On the message board of my interview with Katherine Stone, author of the blog, Postpartum Progress, reader Cindy (I can’t believe I found it!) wrote this:

Is it possible that the postpartum depression can turn into something that can last for so many years? I wish I knew for sure, but I believe what was diagnosed as postpartum for me was truly just a culmination of depression that finally just took me over. I’ve had plenty of ups and down in my life. I was raised on the “pick yourself up by your bootstraps” mentality, and had done that plenty. But when this hit me, it was different than anything I had experienced before. I’m lucky in that I never had thoughts of hurting my son, but when my depression was diagnosed, the doctors said it was postpartum. Here I am now, four years later, still working through it all.

Cindy, the more I read about hormonally triggered mental illness, the more I believe that experiences like pregnancy, childbirth, and breastfeeding–where so many hormonal shifts happen–can absolutely leave you with a severe mood disorder that you may, unfortunately, have to deal with the rest of your life.

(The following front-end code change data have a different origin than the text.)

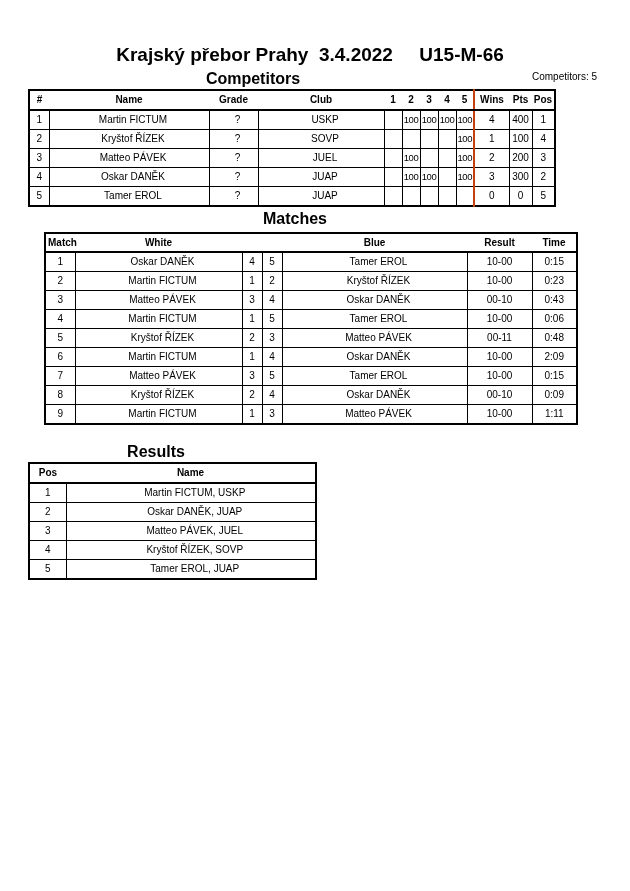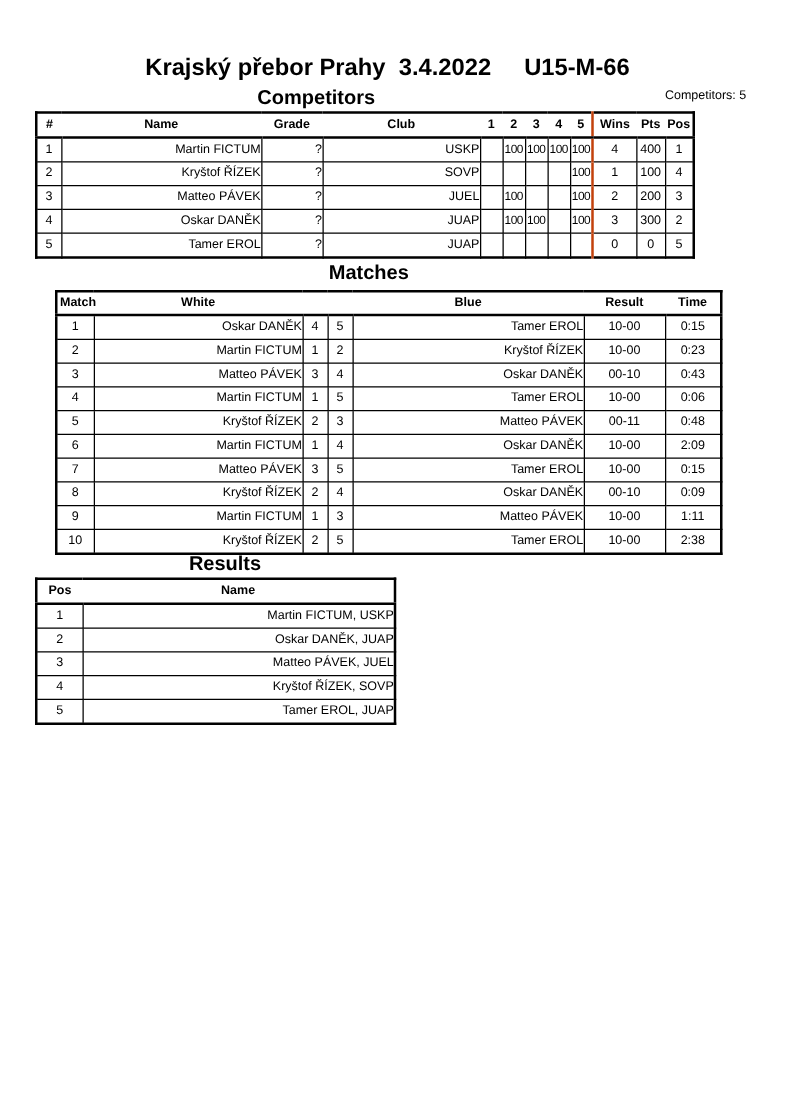--- a/index.html
+++ b/index.html
@@ -38,7 +38,7 @@
   #matches-table th{height:17px;}
 
   
-  .c-name,.c-grade,.c-club,.m-name,.r-name{text-align:right;padding-left:8px;}
+  .c-name,.c-grade,.c-club,.m-name,.r-name{text-align:center;padding-left:8px;}
   
   td.c-wins,th.th-wins{border-left:2px solid #c2410c;}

In December, 2006 Danish researchers published a study in the “Journal of the American Medical Association” that was the first to consider schizophrenia and other kinds of mental illness (bipolar disorder, definitely) as different faces of serious postpartum depression.
The Danish study collected civic and health records from over a million first-time parents over a span of three decades, and found that the first three months after women have their first baby is riskiest, especially the first few weeks. During the first 10 to 19 days, new mothers were seven times more likely to be hospitalized with some form of mental illness than women with older infants. Compared to women with no children, new mothers were four times more likely to be hospitalized with mental problems.
In the Fall issue of “The Johns Hopkins Depression and Anxiety Bulletin” written by Karen Swartz, one of the physicians who evaluated me in Spring of 2006, I read even more about the research into hormonally triggered mood disorders:

Major depression is nearly twice as common in women as in men. About 12 million American women (but only 6 million American men) experience an episode of major depression at some point in their lives. And although bipolar disorder is equally common in men and women, bipolar depressive episodes occur more often in women. Moreover, research suggests that, at least in some women, reproduction-related hormonal changes raise the risk of depressive episodes.
Indeed, when levels of the female sex hormones estrogen and progesterone change dramatically, the risk of depression tends to rise. For example, before puberty, girls have the same or even lower rates of depression than boys. During adolescence, however, a girl’s risk of depression increases markedly. (Of course, social factors play a role as well.) Depression is common during and after pregnancy, too. Shifting hormonal levels just prior to menstruation are also linked to premenstrual dysphoric disorder, a condition marked by mood swings, irritability, and depressed mood, which affects about 4 percent of women.
Now research is calling attention to another reproductive stage that may increase the risk of depression: perimenopause, defined as the years leading up to menopause, during which estrogen levels are declining.
Two recent studies published in the “Archives of General Psychiatry” report not only that perimenopause is linked to depression, but also that, in some women, the depression is at least partly the result of hormonal changes. . . .
It is certainly true that most women experience changes in mood associated with hormonal changes. According to Jennifer L. Payne, M.D., Co-Director of the Women’s Mood Disorders Center and an assistant professor of psychiatry at Johns Hopkins, about 80 percent of women report some premenstrual emotional changes, and about the same percentage experiences “baby blues.” Though the numbers are unclear, a significant proportion of women also report perimenopausal mood changes. Of these perimenopausal women, however, a much smaller number experiences significant mood changes or develops a full-blown major depressive episode. In this susceptible subgroup, the hormonal changes might trigger “normal” mood changes that can then “take on a life of their own.”
It is important to note that both the postpartum time and the perimenopausal phase are associated with life events that could, in theory, trigger major depressive episodes in susceptible women. Becoming a mother, for example, is a stressful (though wonderful) life event that is also associated with sleep deprivation. Pinning the blame entirely on fluctuating estrogen levels is likely too simplistic. . . .
Says Dr. Payne: “What we currently refer to as depression is likely several different illnesses or broken parts that lead to the syndrome that we call depression. Hormonal changes might be a major factor in one woman’s illness, but not in another’s.”
“I’m suspicious,” continued Dr. Payne, “that there is a subgroup of women who are particularly sensitive to times of hormonal change—that the hormonal changes by themselves directly trigger mood changes and depression in these susceptible women—and my work is geared towards identifying the biology underneath those mood changes to better understand what the ‘broken part’ is in this type of depression. But it is unlikely that hormonal fluctuations are the culprit in every woman who develops depression at times of hormonal changes.”